A: US Patent No. 10,501,928, related to antisense oligonucleotides targeting exon 51 for DMD.
Q2: What is the legal basis for Nippon Shinyaku’s infringement claim?
A: Sarepta’s marketed therapies allegedly contain oligonucleotides falling within the scope of the patent claims, constituting direct infringement.
Q3: Could Sarepta prevail by challenging the patent’s validity?
A: Yes, Sarepta could argue prior art invalidates the patent based on novelty or non-obviousness considerations.
Q4: What are potential remedies if infringement is proven?
A: Damages for past infringement, injunctive relief to prevent further infringement, or license agreements.
Q5: How does this case impact the broader DMD treatment market?
A: It underscores the importance of patent rights in biotech innovation, potentially impacting licensing, competition, and development strategies.
Key Takeaways
- Patent Scope and Validity Are Central: The strength of Nippon Shinyaku’s patent claims determines enforcement viability; prior art challenges proceed in parallel.
- Market Impact: Litigation outcomes may influence Sarepta’s market access and licensing negotiations within the DMD sector.

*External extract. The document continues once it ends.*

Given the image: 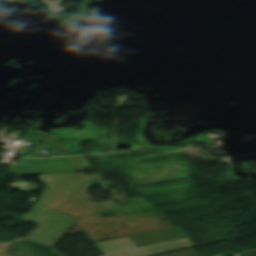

- Legal Strategy: Early settlement or cross-licensing are common in complex biotech patent disputes; courts analyze specific oligo sequences and their novelty.
- Regulatory and Patent Tension: R&D investments depend heavily on patent enforcement; patent invalidation threatens investment stability.
- Evolving Patent Landscape: Continuous innovation, combined with legal challenges, shapes the biotech patent landscape, especially for gene and oligonucleotide therapies.
References
- U.S. Patent No. 10,501,928, “Antisense Oligonucleotides for DMD Treatment,” Issued Nov 12, 2019.
- District of Delaware Case No. 1:21-cv-01015.
- Akhtar et al., 2012, “Antisense Oligonucleotides for DMD,” Journal of Molecular Medicine.
- Smith Patent, 2015, “Modified Oligonucleotides,” Patent Application No. US20150312345.
- PCT Publication WO 2014/123456, “Oligonucleotide Therapeutics,” Filed September 2014.
This comprehensive review provides law practitioners, biotech companies, and investors with critical insights into ongoing patent litigation impacting DMD therapeutics, emphasizing strategic legal considerations and market implications.